Random Engine Differences

2020-02-16 12:10发布

问题:

The C++11 standard specifies a number of different engines for random number generation: linear_congruential_engine, mersenne_twister_engine, subtract_with_carry_engine and so on. Obviously, this is a large change from the old usage of std::rand.

Obviously, one of the major benefits of (at least some) of these engines is the massively increased period length (it's built into the name for std::mt19937).

However, the differences between the engines is less clear. What are the strengths and weaknesses of the different engines? When should one be used over the other? Is there a sensible default that should generally be preferred?

回答1:

From the explanations below, linear engine seems to be faster but less random while Marsenne Twister has a higher complexity and randomness. Subtract-with-carry random number engine is an improvement to the linear engine and it is definitelly more random. In the last reference, it is stated that Mersenne Twister has higher complexity than the Subtract-with-carry random number engine

Linear congruential random number engine

A pseudo-random number generator engine that produces unsigned integer numbers.

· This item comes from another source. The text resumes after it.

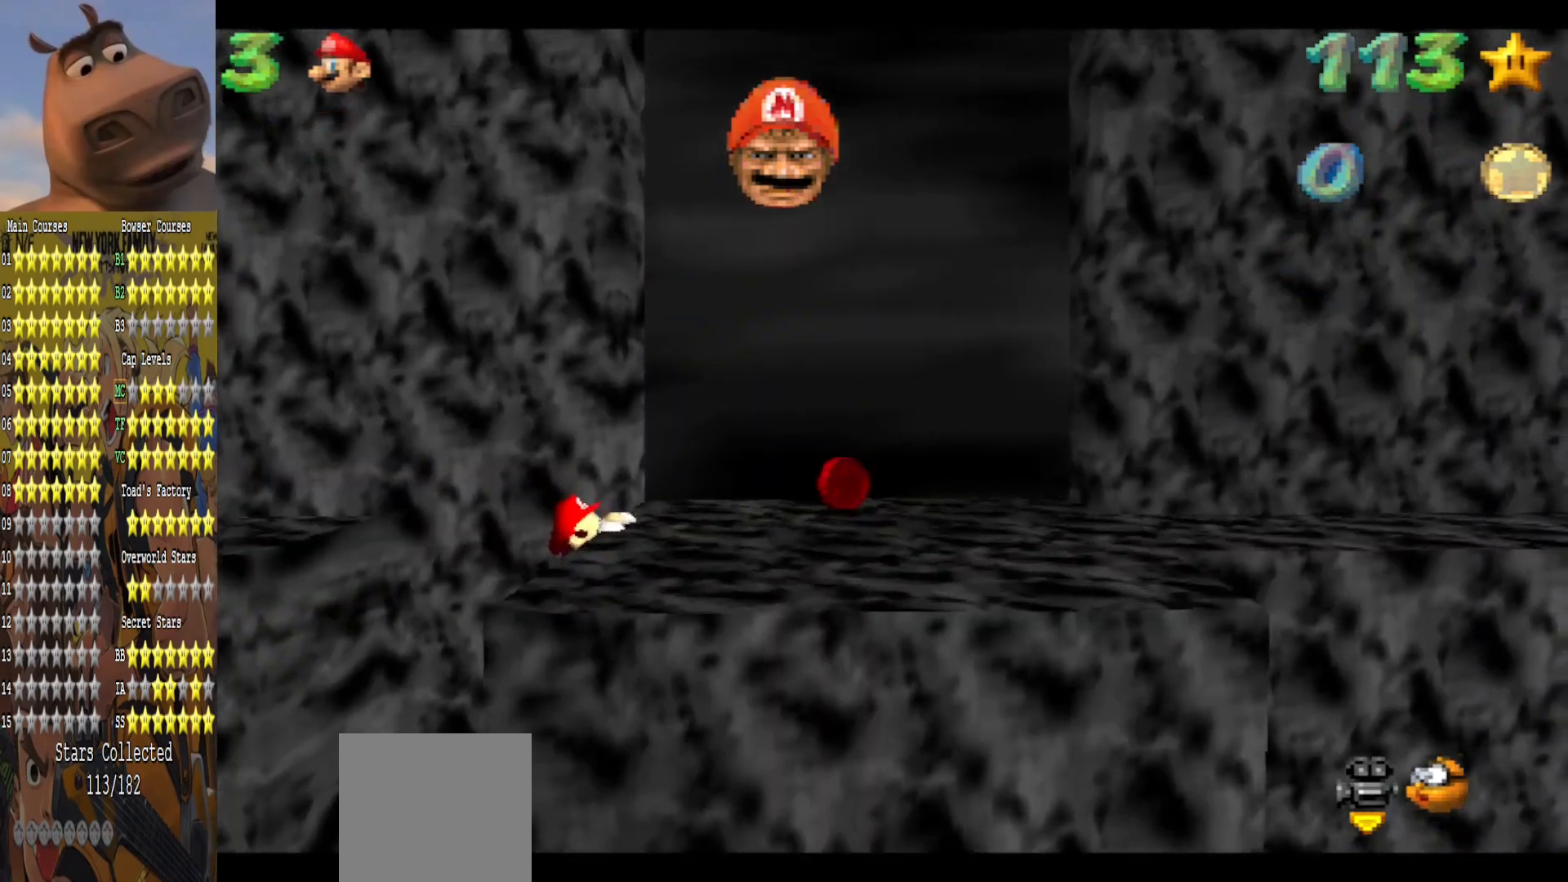
{"buttons": [], "left_stick": "down-right", "right_stick": "right", "events": [[67, "A", "down"], [217, "A", "up"], [383, "right_stick", "right"]]}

This is the simplest generator engine in the standard library. Its state is a single integer value, with the following transition algorithm:

x = (ax+c) mod m

Where x is the current state value, a and c are their respective template parameters, and m is its respective template parameter if this is greater than 0, or numerics_limits::max() plus 1, otherwise.

Its generation algorithm is a direct copy of the state value.

This makes it an extremely efficient generator in terms of processing and memory consumption, but producing numbers with varying degrees of serial correlation, depending on the specific parameters used.

The random numbers generated by linear_congruential_engine have a period of m. http://www.cplusplus.com/reference/random/linear_congruential_engine/

Mersenne twister random number engine

A pseudo-random number generator engine that produces unsigned integer numbers in the closed interval [0,2^w-1].

The algorithm used by this engine is optimized to compute large series of numbers (such as in Monte Carlo experiments) with an almost uniform distribution in the range.

The engine has an internal state sequence of n integer elements, which is filled with a pseudo-random series generated on construction or by calling member function seed.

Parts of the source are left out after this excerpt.